B. To make the result available to the largest possible group of dummies, could you correlate your recommendation to the offering from two lowest cost CE outlets that we know of?

https://www.frys.com/

https://www.bhphotovideo.com/

  1. "your firm... ":

This is getting interesting. I am learning the culture of this forum, because certain member seems to push anonymity. Yet, you are now digging into our company's details. To clear the subject once for all so that we can focus on the task on hand, Avinta was a SOHO product manufacturer. You should find a product called VN100 / DP100 with sufficient information to tell you what it is. (By the way, we stopped making it quite sometime ago because the price/cost ratio. But, we continue to get calls for it. Some customers even came back to ask for more. .... ) We then evolved into an international R&D organization, maintaining the registration in California, USA. What you found is our mailing address. Our main efforts in recent years led to the EzIP proposal. The other information that you read were accumulated there for various past situations. It will be wasteful for me to go through the details.

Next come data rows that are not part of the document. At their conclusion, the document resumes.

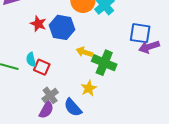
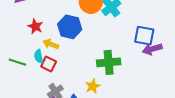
red star: (38, 24) -> (35, 26), moved
yellow arrow: (84, 52) -> (51, 44), moved
green cross: (104, 63) -> (109, 62), turned -30

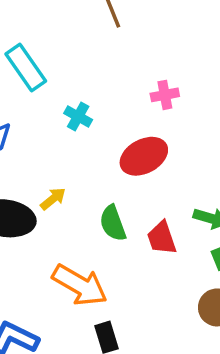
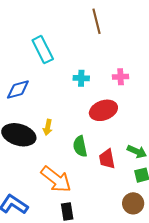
cyan cross: (78, 117) -> (81, 78), moved, turned -35
yellow arrow: (53, 199) -> (48, 127), turned 133

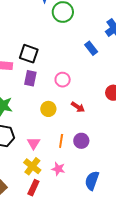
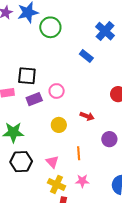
purple rectangle: (30, 78) -> (34, 99), turned 70
pink circle: (63, 80) -> (57, 91), moved
purple circle: (81, 141) -> (109, 139), moved

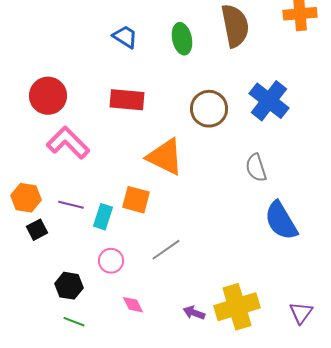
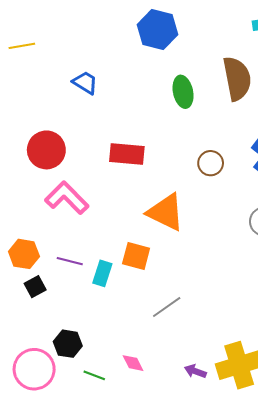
blue trapezoid: (125, 37) -> (85, 83), moved
brown circle: (209, 109) -> (211, 163), size x0.7
pink circle: (111, 261) -> (34, 369), moved, size x1.6
green line: (74, 322) -> (94, 375), moved

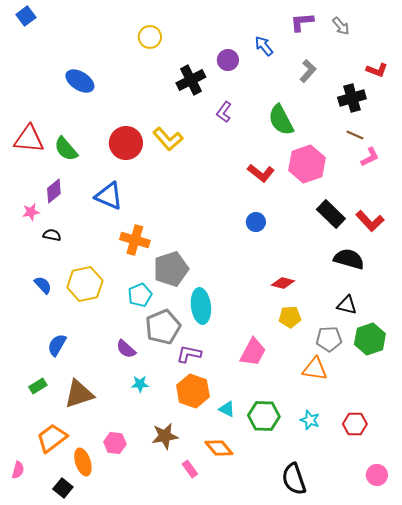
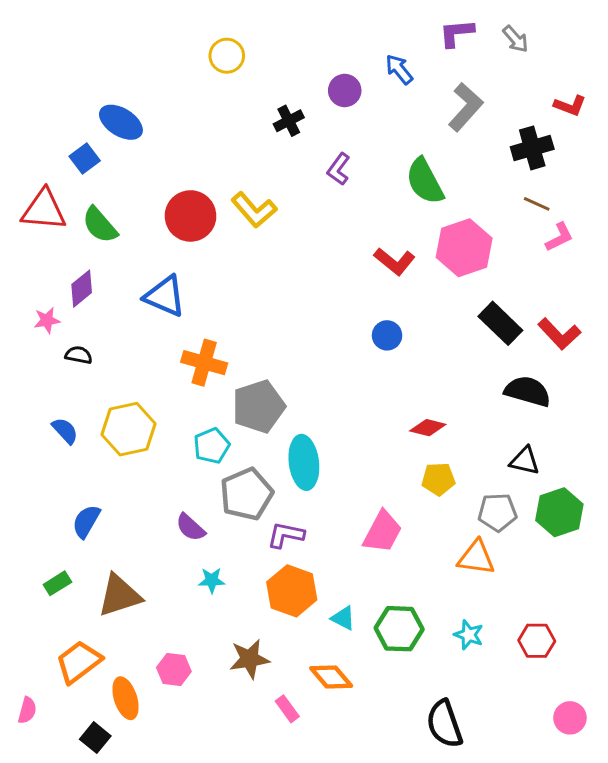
blue square: (26, 16) -> (85, 159), moved
gray L-shape: (308, 71) -> (466, 107), size x1.4
black cross: (191, 80) -> (289, 121), size x0.7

Shame...I really want to know why:

  • A company in Milpitas
  • Which is listed on a draft RFC
  • Proposes an IPv4 exhaustion technology other than CGN or;
  • IPv4's replacement, IPv6
  • Deflects all comments as: "marketing" IPv6, etc...
  • Why this person seem to not understand the end-to-end principle
  • And then gets quite despondent
  • And doesn't seem to understand he filed an RFC, and just received "Comments"

:confused:

Hi, lleachii:

  1. "How do you do so, without breaking the end-to-end principal? ":

The SPR is a plain inline router that provides clear channel for either direction of a session setup request.

  1. " You examples never show how: the packet returns to the unmodified host from a downstream EzIP enabled server ":

It is explained in Appendix A. 3. that the initiating IoT determines which mode of operation that SPR will provide. If it does not send out a packet with EzIP header, everything (including those EzIP-capable) in the loop uses IP header.